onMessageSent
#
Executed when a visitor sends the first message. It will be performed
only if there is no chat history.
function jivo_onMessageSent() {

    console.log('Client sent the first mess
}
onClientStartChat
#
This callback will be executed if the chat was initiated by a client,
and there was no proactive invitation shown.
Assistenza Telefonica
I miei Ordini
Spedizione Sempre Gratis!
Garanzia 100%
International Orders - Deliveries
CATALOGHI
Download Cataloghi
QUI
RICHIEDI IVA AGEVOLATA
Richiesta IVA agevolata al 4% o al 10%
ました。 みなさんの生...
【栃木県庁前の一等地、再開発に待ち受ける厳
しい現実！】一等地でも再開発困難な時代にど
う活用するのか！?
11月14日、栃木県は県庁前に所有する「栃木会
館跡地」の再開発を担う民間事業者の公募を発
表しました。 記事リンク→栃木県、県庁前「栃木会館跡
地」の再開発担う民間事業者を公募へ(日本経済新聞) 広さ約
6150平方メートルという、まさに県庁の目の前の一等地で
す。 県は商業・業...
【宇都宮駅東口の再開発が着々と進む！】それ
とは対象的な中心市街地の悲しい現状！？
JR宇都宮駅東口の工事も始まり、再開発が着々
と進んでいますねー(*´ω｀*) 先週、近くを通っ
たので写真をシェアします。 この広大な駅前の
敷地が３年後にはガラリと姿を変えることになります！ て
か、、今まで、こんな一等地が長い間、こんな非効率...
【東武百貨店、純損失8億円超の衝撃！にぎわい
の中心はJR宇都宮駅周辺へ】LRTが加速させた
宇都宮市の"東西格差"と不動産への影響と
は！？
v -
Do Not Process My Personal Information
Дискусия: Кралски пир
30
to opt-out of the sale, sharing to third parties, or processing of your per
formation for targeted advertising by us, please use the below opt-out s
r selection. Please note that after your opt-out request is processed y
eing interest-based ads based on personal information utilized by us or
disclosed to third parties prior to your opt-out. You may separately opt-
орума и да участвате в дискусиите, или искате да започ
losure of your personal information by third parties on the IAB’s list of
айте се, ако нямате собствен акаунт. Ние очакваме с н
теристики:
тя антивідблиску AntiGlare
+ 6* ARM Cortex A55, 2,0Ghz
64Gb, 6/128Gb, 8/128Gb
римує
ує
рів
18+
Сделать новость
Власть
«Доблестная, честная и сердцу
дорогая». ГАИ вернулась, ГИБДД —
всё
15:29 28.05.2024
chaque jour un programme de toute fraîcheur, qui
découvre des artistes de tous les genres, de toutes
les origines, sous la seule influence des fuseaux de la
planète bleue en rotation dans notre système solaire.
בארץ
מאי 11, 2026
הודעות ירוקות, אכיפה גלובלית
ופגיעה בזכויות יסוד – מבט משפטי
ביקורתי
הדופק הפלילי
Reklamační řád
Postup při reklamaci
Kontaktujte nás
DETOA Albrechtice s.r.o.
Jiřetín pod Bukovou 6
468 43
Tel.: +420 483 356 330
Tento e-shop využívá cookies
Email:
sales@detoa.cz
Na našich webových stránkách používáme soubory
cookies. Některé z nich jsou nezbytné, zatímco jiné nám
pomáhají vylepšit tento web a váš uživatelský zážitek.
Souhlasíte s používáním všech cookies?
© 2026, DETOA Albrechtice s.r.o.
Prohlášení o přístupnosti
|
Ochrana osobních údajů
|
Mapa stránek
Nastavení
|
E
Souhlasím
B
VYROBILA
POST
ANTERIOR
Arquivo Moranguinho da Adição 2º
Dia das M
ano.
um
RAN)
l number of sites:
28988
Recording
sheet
══════
- **Assignment**: Reproduce the text of every row above word for word, line by line.

- **Final answer**:
onMessageSent
#
Executed when a visitor sends the first message. It will be performed
only if there is no chat history.
function jivo_onMessageSent() {

    console.log('Client sent the first mess
}
onClientStartChat
#
This callback will be executed if the chat was initiated by a client,
and there was no proactive invitation shown.
Assistenza Telefonica
I miei Ordini
Spedizione Sempre Gratis!
Garanzia 100%
International Orders - Deliveries
CATALOGHI
Download Cataloghi
QUI
RICHIEDI IVA AGEVOLATA
Richiesta IVA agevolata al 4% o al 10%
ました。 みなさんの生...
【栃木県庁前の一等地、再開発に待ち受ける厳
しい現実！】一等地でも再開発困難な時代にど
う活用するのか！?
11月14日、栃木県は県庁前に所有する「栃木会
館跡地」の再開発を担う民間事業者の公募を発
表しました。 記事リンク→栃木県、県庁前「栃木会館跡
地」の再開発担う民間事業者を公募へ(日本経済新聞) 広さ約
6150平方メートルという、まさに県庁の目の前の一等地で
す。 県は商業・業...
【宇都宮駅東口の再開発が着々と進む！】それ
とは対象的な中心市街地の悲しい現状！？
JR宇都宮駅東口の工事も始まり、再開発が着々
と進んでいますねー(*´ω｀*) 先週、近くを通っ
たので写真をシェアします。 この広大な駅前の
敷地が３年後にはガラリと姿を変えることになります！ て
か、、今まで、こんな一等地が長い間、こんな非効率...
【東武百貨店、純損失8億円超の衝撃！にぎわい
の中心はJR宇都宮駅周辺へ】LRTが加速させた
宇都宮市の"東西格差"と不動産への影響と
は！？
v -
Do Not Process My Personal Information
Дискусия: Кралски пир
30
to opt-out of the sale, sharing to third parties, or processing of your per
formation for targeted advertising by us, please use the below opt-out s
r selection. Please note that after your opt-out request is processed y
eing interest-based ads based on personal information utilized by us or
disclosed to third parties prior to your opt-out. You may separately opt-
орума и да участвате в дискусиите, или искате да започ
losure of your personal information by third parties on the IAB’s list of
айте се, ако нямате собствен акаунт. Ние очакваме с н
теристики:
тя антивідблиску AntiGlare
+ 6* ARM Cortex A55, 2,0Ghz
64Gb, 6/128Gb, 8/128Gb
римує
ує
рів
18+
Сделать новость
Власть
«Доблестная, честная и сердцу
дорогая». ГАИ вернулась, ГИБДД —
всё
15:29 28.05.2024
chaque jour un programme de toute fraîcheur, qui
découvre des artistes de tous les genres, de toutes
les origines, sous la seule influence des fuseaux de la
planète bleue en rotation dans notre système solaire.
בארץ
מאי 11, 2026
הודעות ירוקות, אכיפה גלובלית
ופגיעה בזכויות יסוד – מבט משפטי
ביקורתי
הדופק הפלילי
Reklamační řád
Postup při reklamaci
Kontaktujte nás
DETOA Albrechtice s.r.o.
Jiřetín pod Bukovou 6
468 43
Tel.: +420 483 356 330
Tento e-shop využívá cookies
Email:
sales@detoa.cz
Na našich webových stránkách používáme soubory
cookies. Některé z nich jsou nezbytné, zatímco jiné nám
pomáhají vylepšit tento web a váš uživatelský zážitek.
Souhlasíte s používáním všech cookies?
© 2026, DETOA Albrechtice s.r.o.
Prohlášení o přístupnosti
|
Ochrana osobních údajů
|
Mapa stránek
Nastavení
|
E
Souhlasím
B
VYROBILA
POST
ANTERIOR
Arquivo Moranguinho da Adição 2º
Dia das M
ano.
um
RAN)
l number of sites:
28988
Recording
sheet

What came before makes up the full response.